I want to share my own story, because I was once exactly where you are now.
When I first started making maps, I also had zero experience. My very first project was a campaign — I wanted to create this big story with Jaina closing a space portal while the Undead invaded. I thought it would be easy. But I couldn't even understand the trigger editor because my English was poor and all the functions were in English. I didn't know how AI worked, so I just assumed giving the AI a campaign hero would make it fight like a melee hero. Nothing worked. I ended up with a completely broken map.
So I stepped back. I started making simple melee maps instead — just designing the terrain, placing units, and watching the AI fight itself. Sometimes the AI would get stuck in its own base. Sometimes I'd place monsters next to the AI's base just to see what happened. It was silly, but it was fun, and it taught me the basics.
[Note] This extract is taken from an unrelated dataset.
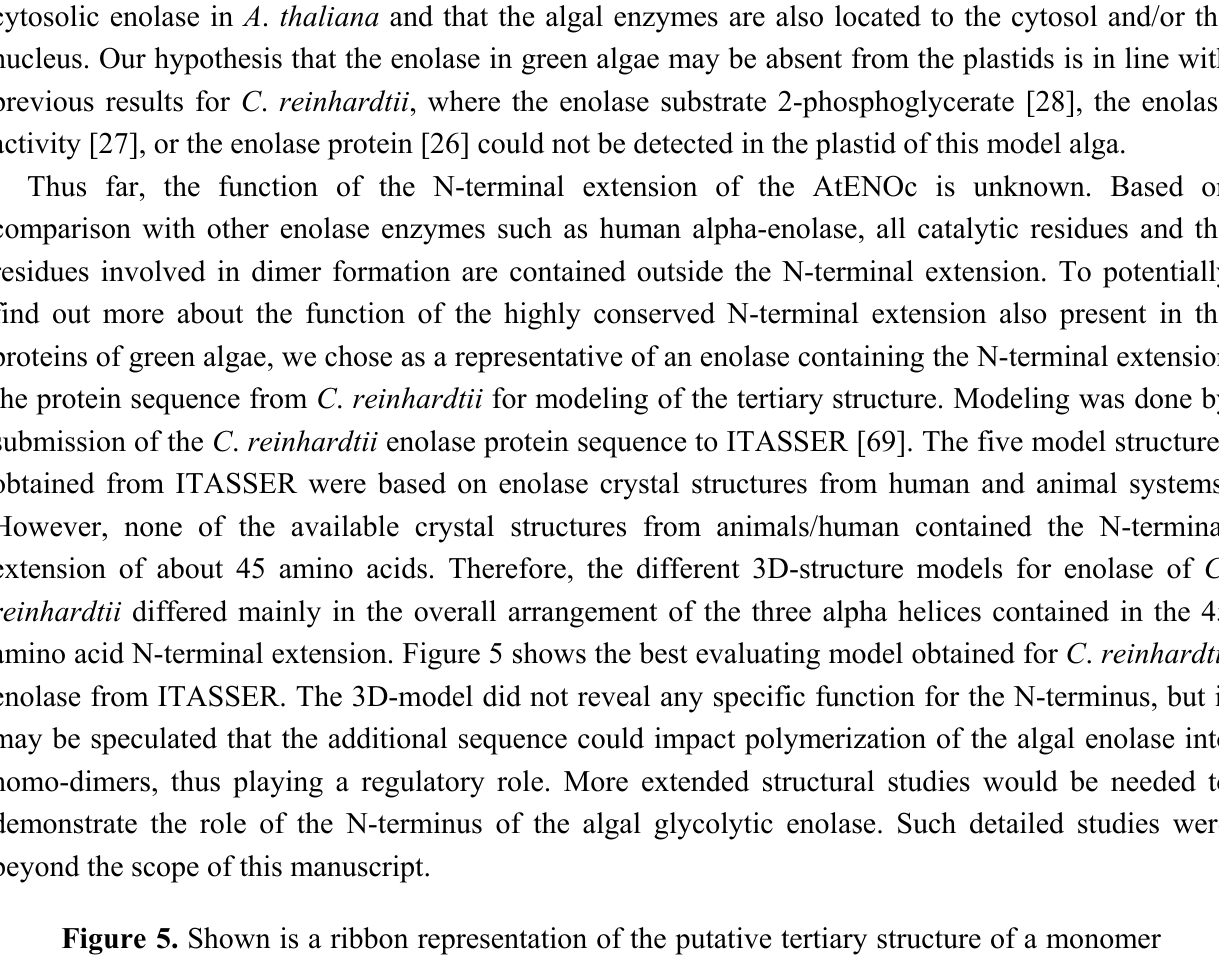
of the N-terminally extended enolase of the green alga C . reinhardtii . The N-terminal β -sheet with 3 strands and the C-terminal β -sheet with enolase active site are shown in dark grey. The location of the potential alternative translation start site Met136 is shown in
Later, I found a Chinese editor called YDWE that made triggers much easier to understand. I also learned how to extract official campaign maps and study how Blizzard made their triggers, cinematics, and quests. I spent countless hours just reading other people's work. Eventually, I made my own campaign maps — they were terrible by any standard, full of unbalanced abilities and broken mechanics. But each failure taught me something.
Then I spent a whole year making a hero arena map inspired by a classic Chinese custom game. I created ten heroes from scratch, testing each one in actual combat, fixing bugs one by one. After all that work, I finally released it on Hive — where a reviewer kindly marked it as "Simple." It stung a little, but they were right. It was simple. But it was also finished, and that's what mattered.
My horror RPG map took two to three months and over a hundred revisions before I was satisfied. It also got marked as "Simple." But those two "Simple" maps are my proudest achievements, because they're proof that I didn't give up.
My advice to you is this: don't give up on your dream project, but give yourself time to learn the tools first. Start with something tiny — a map where a few Footmen fight each other. Learn how to place units, edit their stats, and write one basic trigger. The Tutorials section here has many beginner guides. If you really love Build to Fight, play it a lot first and study every mechanic. Then try to recreate just one feature — not the whole map.
If you run into any problems while making your first map, feel free to ask me or reach out to the map reviewers here on Hive. They're very helpful and patient.
Every experienced author here started exactly where you are. You can do this. Good luck!